TWISTED JUSTICE
  
Produzione: 1990 - USA, Golden Life Group/Hero Films, col., 90 min.
Regia: David Heavener
Sceneggiatura: David Heavener
Interpreti: David Heavener, Shannon Tweed, Erik Estrada, David Campbell, Karen Black, Don Stroud, Jim Brown, Don Scribner, Lauri Warren, James Van Patten, Ray Norris, Julie Austin, Lori Daniels, Larry Rhoe, Tanya Roberts, Norman Bernard, Bonnie Paine, Warren A. Stevens, Mark Major, Carl Chambers Jr., Carlton Thomas, Angela Down, Robert Norway
Nell'anno 2020 ogni tipo di arma è stato bandito dal consorzio umano, e neanche la polizia può farne uso nella continua lotta alla criminalità. Una condizione insostenibile per James Tucker, poliziotto fuori dagli schemi, il quale in barba ai divieti si è costruito un rudimentale ma efficace revolver per proteggersi quando deve svolgere qualche pericolosa indagine.
Il comando gli assegna infatti l'incarico di assicurare alla giustizia il ricercato Steelmore, uno spietato killer che terrorizza la cittadinanza con la sua invincibile banda, i cui componenti sono mentalmente e fisicamente potenziati dalle particolari droghe che Steelmore estorce ad una azienda farmaceutica, ricattandone i dirigenti con la minaccia di uccidere mogli, parenti e fidanzate. Ma il comando pretende che Tucker risolva il caso senza far uso delle armi, e gli intima di consegnare la sua pistola....

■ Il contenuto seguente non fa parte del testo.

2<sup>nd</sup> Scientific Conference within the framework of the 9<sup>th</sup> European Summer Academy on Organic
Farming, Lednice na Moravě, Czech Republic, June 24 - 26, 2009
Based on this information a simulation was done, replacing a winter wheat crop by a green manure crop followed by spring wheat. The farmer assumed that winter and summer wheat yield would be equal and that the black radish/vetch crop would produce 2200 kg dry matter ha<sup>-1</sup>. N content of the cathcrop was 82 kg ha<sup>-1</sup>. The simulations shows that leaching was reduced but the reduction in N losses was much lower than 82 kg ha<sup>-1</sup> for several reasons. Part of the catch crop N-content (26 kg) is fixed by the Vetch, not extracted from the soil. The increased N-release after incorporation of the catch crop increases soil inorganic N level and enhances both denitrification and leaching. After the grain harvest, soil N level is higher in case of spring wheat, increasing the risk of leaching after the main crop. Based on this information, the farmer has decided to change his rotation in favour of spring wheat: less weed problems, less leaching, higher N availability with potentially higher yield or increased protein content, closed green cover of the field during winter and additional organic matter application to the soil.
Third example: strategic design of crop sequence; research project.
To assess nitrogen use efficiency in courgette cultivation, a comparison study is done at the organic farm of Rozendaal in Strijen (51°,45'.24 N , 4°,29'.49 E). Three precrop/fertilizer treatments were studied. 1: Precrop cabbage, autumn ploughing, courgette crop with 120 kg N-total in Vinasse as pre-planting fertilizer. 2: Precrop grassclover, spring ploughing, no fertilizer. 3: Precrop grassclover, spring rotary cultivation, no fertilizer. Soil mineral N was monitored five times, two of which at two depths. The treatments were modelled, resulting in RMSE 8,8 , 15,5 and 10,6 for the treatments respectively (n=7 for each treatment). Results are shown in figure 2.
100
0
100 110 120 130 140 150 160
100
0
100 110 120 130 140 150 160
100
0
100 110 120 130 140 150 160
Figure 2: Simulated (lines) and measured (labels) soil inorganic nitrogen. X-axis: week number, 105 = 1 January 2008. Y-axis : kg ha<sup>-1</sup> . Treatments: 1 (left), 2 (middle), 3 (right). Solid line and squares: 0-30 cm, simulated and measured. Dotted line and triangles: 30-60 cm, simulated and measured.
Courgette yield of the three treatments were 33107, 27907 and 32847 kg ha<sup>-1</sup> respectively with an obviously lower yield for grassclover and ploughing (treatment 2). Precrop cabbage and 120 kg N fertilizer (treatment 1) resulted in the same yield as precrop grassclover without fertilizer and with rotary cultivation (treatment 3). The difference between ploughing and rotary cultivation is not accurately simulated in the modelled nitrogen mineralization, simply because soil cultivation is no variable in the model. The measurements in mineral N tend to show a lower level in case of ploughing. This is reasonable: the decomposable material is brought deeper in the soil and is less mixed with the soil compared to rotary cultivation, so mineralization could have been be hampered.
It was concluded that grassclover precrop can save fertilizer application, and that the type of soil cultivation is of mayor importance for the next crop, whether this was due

Palese il richiamo a Demolition Man del regista-sceneggiatore (e interprete) Heavener, il quale tenta di riproporne le tematiche di "disarmo di stato", lodevoli in teoria ma del tutto improponibili in pratica, non tanto nel film di Stallone in cui si rappresenta una società che ha cancellato ogni forma di violenza (Phoenix non è un fuorilegge autoctono, ma "importato" dal passato), quanto in questo lungometraggio, dove invece la criminalità è ancora ben radicata e pratica allegramente l'omicidio, il ricatto, l'uso della droga. Difficile quindi accettare che le istituzioni del futuro ipotizzato da Heavener riescano a contrastare senz'armi una malavita così attiva e determinata. Malgrado questa incongruenza l'opera risulta costruita con discreta ironia, presenta dialoghi non banali e interpreti di mestiere, tra i quali ci piace ricordare la brava Karen Black.